И так все время: инфекции, травматизм, простудные заболевания, забот полон рот. Зато ее социальный статус резко повысился. Шутка ли! Офицер Красной Армии! У нее уже ряд лет шла тяжба с соседом (они жили в подмосковном частном доме с общим участком). Сосед, не тем будь помянут, изрядный махинатор, в прошлом коммивояжер, знал все ходы и выходы, имел множество знакомств, и наивной студентке трудно было ему противостоять. Теперь же стоило ей явиться в суд, судья и разговаривать не стал с ее противником. Да кто он такой! Бывший нэпман хочет облапошить красного командира! На этот раз решение было в ее пользу. 

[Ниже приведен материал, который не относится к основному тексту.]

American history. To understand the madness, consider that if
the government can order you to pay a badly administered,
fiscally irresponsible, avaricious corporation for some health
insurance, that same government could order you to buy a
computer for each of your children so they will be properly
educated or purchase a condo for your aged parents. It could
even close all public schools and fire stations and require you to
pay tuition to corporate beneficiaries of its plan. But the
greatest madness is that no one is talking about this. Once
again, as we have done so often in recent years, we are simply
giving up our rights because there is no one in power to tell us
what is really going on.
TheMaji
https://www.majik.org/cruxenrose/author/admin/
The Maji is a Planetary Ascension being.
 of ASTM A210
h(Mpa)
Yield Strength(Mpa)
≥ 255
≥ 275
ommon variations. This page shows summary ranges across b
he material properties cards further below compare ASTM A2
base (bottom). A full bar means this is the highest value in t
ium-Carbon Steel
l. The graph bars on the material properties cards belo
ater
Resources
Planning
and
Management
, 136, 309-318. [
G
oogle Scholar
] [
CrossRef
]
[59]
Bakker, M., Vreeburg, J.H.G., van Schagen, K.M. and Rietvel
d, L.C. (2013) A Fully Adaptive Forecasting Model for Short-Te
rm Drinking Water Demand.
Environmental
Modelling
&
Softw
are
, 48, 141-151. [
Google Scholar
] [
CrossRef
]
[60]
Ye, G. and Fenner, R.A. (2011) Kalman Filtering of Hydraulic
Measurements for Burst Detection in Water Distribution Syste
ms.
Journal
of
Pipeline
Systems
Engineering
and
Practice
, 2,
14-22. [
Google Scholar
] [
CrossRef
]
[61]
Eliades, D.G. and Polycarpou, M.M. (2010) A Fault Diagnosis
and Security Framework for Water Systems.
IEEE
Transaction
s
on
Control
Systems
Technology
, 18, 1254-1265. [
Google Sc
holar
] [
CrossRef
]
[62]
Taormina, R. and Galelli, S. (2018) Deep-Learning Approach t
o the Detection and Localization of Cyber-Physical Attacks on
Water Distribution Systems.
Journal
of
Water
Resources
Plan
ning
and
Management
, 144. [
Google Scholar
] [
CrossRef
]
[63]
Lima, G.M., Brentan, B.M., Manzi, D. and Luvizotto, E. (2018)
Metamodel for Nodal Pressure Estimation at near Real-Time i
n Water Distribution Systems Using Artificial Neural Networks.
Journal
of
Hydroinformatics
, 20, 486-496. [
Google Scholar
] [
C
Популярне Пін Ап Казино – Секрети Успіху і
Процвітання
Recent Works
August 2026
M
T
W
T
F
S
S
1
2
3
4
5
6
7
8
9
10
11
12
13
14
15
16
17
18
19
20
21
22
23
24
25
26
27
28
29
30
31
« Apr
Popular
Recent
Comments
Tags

Да, тогда уважали армию. Девушки мечтали о летчиках и танкистах, подростки с нетерпением ждали призыва. При этом, насколько я понимаю, дедовщины практически не было. Уж кому-кому, а полковому врачу должно было быть о ней известно, но мать никогда ни о чем подобном не вспоминала. Вот тоже разговаривал я как-то со старым оружейником, проходившим армейскую службу в середине 30-х годов. Он рассказал о страшном скандале, ЧП, случившемся в их полку. Был у них ротный – душа человек, все его любили. Однажды на маневрах надо было вброд перейти речонку. Бойцы шутя говорят ему: «Что тебе сапоги мочить? Мы тебя так перетащим!» Не успел он опомниться, они его подняли и на руках перенесли через речку. Дошло до командования. Что тут было! Как! В Красной Армии старорежимные замашки! Верхом на людях ездить! Как смел этот барчук унизить достоинство красных бойцов! Ротного под арест, собирались разжаловать. Бойцы волосы на себе рвали: сами подвели под монастырь своего любимца! Пошли делегации и в штаб полка, и в штаб дивизии, и даже к командарму. Доказывали, что не было никакого барства, что это сами солдаты, в шутку. Еле убедили. Наконец вернули им ротного. Это ведь что-то говорит об атмосфере, царившей тогда в армии.
По штату ей полагалась верховая лошадь. Мать сперва очень обрадовалась этому обстоятельству. Она обожала лошадей. Ведь когда-то, в детстве, она чуть не каждый день каталась верхом на лошадях и любила целовать их в мохнатые ноздри. (Ее отцу, командиру полка, тоже в свое время полагалась верховая, да еще и выезд.) Однако лошадка ей попалась своеобразная. Коренастая маленькая монголка по кличке Топча (по-монгольски Капля), она почему-то с первой встречи невзлюбила новую хозяйку и ни за что не желала подчиняться. Собрав весь свой опыт, мать все же заставила ее слушаться повода. Лошадка покорно бежала по дороге, но вдруг на всем скаку остановилась и подогнула колени. Мать полетела через ее голову. О, позор! Да и ушиблась больно. Раз за разом коварная Топча повторяла этот трюк, при этом норовя остановиться перед каким-нибудь камнем или бревном, чтобы больнее было, так что, сидя в седле, все время приходилось быть начеку. Удовольствие маленькое. А вот к ее ординарцу, казаху Уразбаеву, Топча питала симпатию. Парень попал в армию из аула, по-русски говорил плохо, вместо родной степи кругом леса. Очень он скучал. Мать, как увидит, что он загрустил, песню заунывную напевает, скажет ему: «Уразбаев! Топча застоялась, ну-ка проезди ее!» Весь он просияет, мигом к лошади, огладит ее, а та, с первого взгляда видно, тоже ему рада. Миг, и он уже в седле. Взвизгнет дико, и вот они с Топчей исчезли из виду. Возвращается повеселевший, как будто в своем ауле побывал.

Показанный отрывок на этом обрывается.